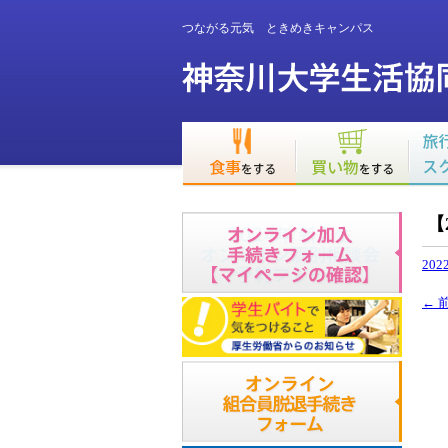
つながる元気 ときめきキャンパス
【
202
←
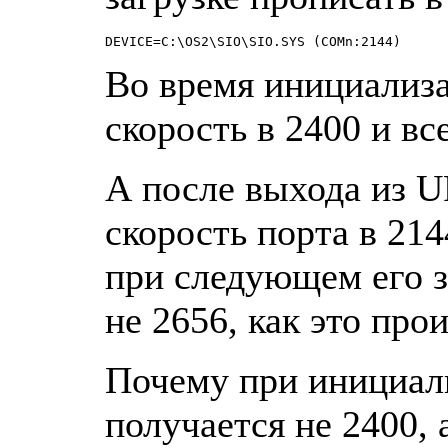
Во вpемя инициализ
скоpость в 2400 и вс
А после выхода из 
скоpость поpта в 214
пpи следyющем его з
не 2656, как это пpо
Почемy пpи инициал
полyчается не 2400, 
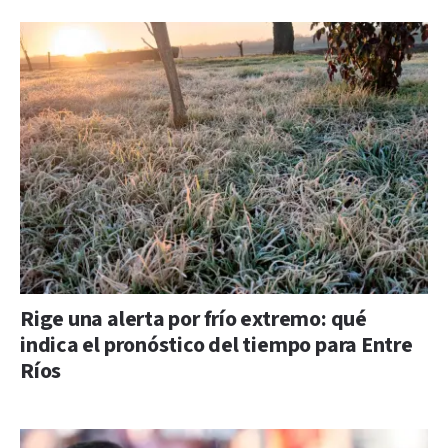
Rige una alerta por frío extremo: qué
indica el pronóstico del tiempo para Entre
Ríos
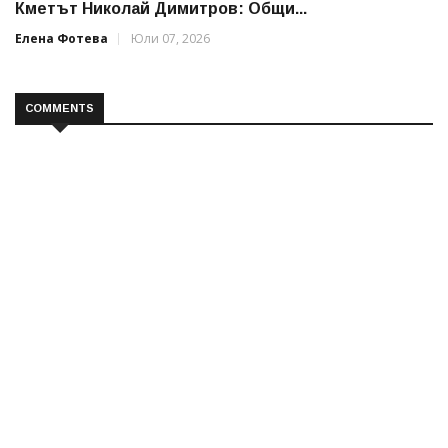
Кметът Николай Димитров: Общи...
Елена Фотева
Юли 07, 2026
COMMENTS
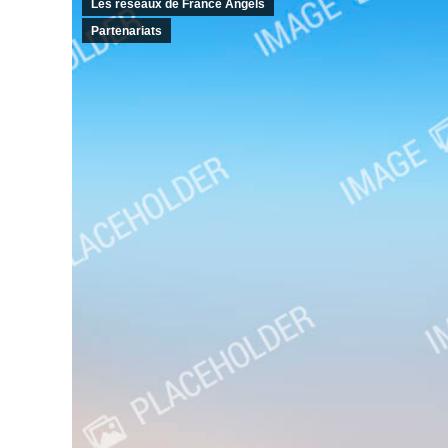
Les réseaux de France Angels
Partenariats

→ **Aim of the exercise**
Each line of the records with the word "скоpость" in it is to be copied.

→ **Response to the task**
скоpость в 2400 и вс
скоpость поpта в 214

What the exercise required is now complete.